Raw thoughts from Alex Dong

But there is no baby in there.

The moment the ultrasound image showed up on the screen, both of us knew something was wrong.

We went into to meet our second baby for the first time but instead we saw a uterus full of grape-shaped, watery tumors.

Technically speaking, the pregnancy has gone wrong from the very beginning. Key DNA pieces were missing in the fertilised egg, which triggered a disease called molar pregnancy that grows fast. So quick that it’s considered a “pre-cancer condition” that needs to be taken care of immediately.

Thank the great public health system in New Zealand. Within 36 hours, the whole uterus was evacuated clean, and life went back to “normal” again.

It’s normal regarding the day-to-day operation. The outside. Deep inside, the long wait only just started.

In front of us, the best case scenario is that the hCG level keeps on dropping at a nice steady rate until it gets to a single digit, right from the peak value of 114,000, then we’ll wait another 6-12 months before we can try to have a baby again.

The worst case scenario is that there are 15-20% chance that Zephyr will need further chemotherapy and 2% chance for this disease to become a full-on Choriocarcinoma. Even here, we are still pretty luck because this type of cancer responds very well to chemotherapy. What it does mean though is the likelihood of having another baby will be low.

So, things have been pretty shitty for our little family in the last a few weeks. Whenever I found myself in this situation, I will try to see what life is trying to teach me. And here are three things I’ve found:

First, I feel incredibly lucky and profoundly grateful towards this country and the doctors, surgeons, nurses and midwives who have helped us. It took less than 48 hours from receiving the diagnosis result to a successful operation, and Zephyr discharged from the hospital. The whole process was swift, professional and even the brutal reality was delivered in the kindest way.

Second, I’ve never felt so connected with the people and the community around us. That big slab of ice in my heart was slowly melted away by the warm supports we received from our friends and the people around us. Everyone, we shared the news with would give us a big hug and told us their experiences. One of the ladies had eight miscarriages before she finally had two beautiful babies. The other had a baby that was almost full-term before the little heart stopped beating. These sad stories put our experience into perspective and pulled me out of those dark, sad and lonely places.

Last, the very possibility of having Mia as our only child helped to bring much-needed clarity to day-to-day activities. For example, we just had a few pretty decent falls of snow, and my usual intuition had been “meh, we’ll have another one soon so let me just focus on this feature now”. This time around, I didn’t even think about work before I spent most of Monday with Zephyr and Mia so we could have all the pristine snow to ourselves. I knew very well that there would never be another 2-year-old Mia happily playing snow with daddy. Next year, she will be 3.
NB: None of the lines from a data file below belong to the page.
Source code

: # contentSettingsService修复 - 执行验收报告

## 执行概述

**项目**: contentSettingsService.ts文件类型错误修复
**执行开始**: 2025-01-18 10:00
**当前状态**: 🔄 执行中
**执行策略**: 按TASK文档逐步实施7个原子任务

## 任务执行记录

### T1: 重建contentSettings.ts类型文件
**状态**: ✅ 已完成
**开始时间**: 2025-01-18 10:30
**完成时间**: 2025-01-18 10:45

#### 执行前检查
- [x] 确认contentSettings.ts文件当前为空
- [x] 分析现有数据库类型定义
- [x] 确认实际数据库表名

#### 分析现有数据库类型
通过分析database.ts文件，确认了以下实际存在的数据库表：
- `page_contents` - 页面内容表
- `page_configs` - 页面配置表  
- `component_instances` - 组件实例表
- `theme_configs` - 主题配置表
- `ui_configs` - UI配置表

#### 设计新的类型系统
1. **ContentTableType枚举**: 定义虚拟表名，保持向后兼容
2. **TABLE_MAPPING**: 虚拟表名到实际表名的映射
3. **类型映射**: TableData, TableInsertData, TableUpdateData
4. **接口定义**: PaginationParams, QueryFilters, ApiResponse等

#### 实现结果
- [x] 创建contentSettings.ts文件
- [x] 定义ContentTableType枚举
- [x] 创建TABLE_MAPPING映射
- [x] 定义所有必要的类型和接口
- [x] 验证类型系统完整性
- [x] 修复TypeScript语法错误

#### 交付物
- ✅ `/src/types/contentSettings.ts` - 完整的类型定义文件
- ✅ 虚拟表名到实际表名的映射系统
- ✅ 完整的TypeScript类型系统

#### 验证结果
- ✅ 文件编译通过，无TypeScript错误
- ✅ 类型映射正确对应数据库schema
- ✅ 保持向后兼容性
To finish off here is a short quote from that captures what I wanted to say.

“Pain is a pesky part of being human, I’ve learned it feels like a stab wound to the heart, something I wish we could all do without, in our lives here. Pain is a sudden hurt that can’t be escaped. But then I have also learned that because of pain, I can feel the beauty, tenderness, and freedom of healing. Pain feels like a fast stab wound to the heart. But then healing feels like the wind against your face when you are spreading your wings and flying through the air! We may not have wings growing out of our backs, but healing is the closest thing that will give us that wind against our faces.”